## Records supplied
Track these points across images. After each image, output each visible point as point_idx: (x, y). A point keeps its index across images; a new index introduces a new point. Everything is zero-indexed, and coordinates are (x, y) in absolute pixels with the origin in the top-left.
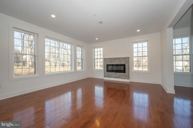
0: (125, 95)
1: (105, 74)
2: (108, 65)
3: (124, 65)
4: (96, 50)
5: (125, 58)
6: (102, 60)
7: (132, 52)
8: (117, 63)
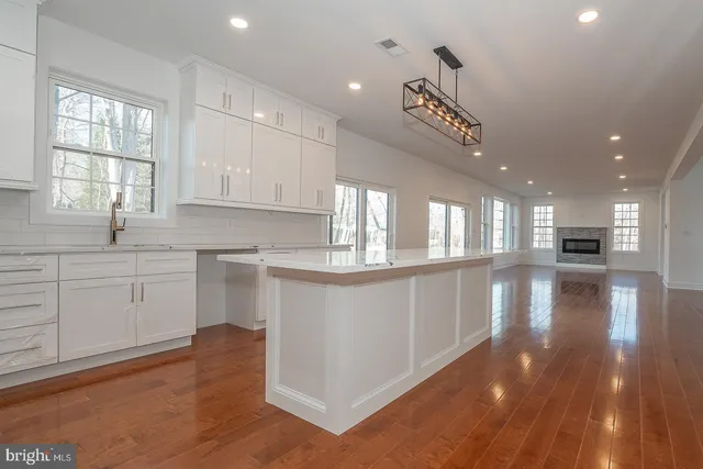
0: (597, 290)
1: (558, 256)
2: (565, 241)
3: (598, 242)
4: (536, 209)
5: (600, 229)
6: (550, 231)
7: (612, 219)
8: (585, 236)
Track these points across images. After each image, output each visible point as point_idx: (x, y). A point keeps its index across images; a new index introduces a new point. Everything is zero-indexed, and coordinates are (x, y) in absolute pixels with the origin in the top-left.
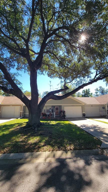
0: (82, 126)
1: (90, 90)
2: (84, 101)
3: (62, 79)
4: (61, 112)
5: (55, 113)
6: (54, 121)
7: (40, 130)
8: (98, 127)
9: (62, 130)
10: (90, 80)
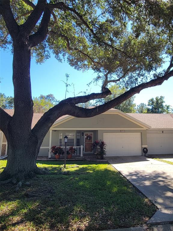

## About this task
Although the records contain pictures, only the text should be copied, exactly as it stands.

## Response
Track these points across images. After each image, output each visible point as point_idx: (x, y). A point keeps its index across images; a new index introduces a new point. Everything is zero-indexed, and coordinates are (x, y) in absolute pixels with the origin in the top-left.
0: (125, 95)
1: (105, 74)
2: (108, 65)
3: (124, 65)
4: (96, 50)
5: (125, 58)
6: (102, 60)
7: (132, 52)
8: (117, 63)
0: (597, 290)
1: (558, 256)
2: (565, 241)
3: (598, 242)
4: (536, 209)
5: (600, 229)
6: (550, 231)
7: (612, 219)
8: (585, 236)
Track these points across images. After each image, output each visible point as point_idx: (x, y). A point keeps its index across images; a new index introduces a new point. Everything is zero-indexed, and coordinates are (x, y) in absolute pixels with the origin in the top-left.
0: (82, 126)
1: (90, 90)
2: (84, 101)
3: (62, 79)
4: (61, 112)
5: (55, 113)
6: (54, 121)
7: (40, 130)
8: (98, 127)
9: (62, 130)
10: (90, 80)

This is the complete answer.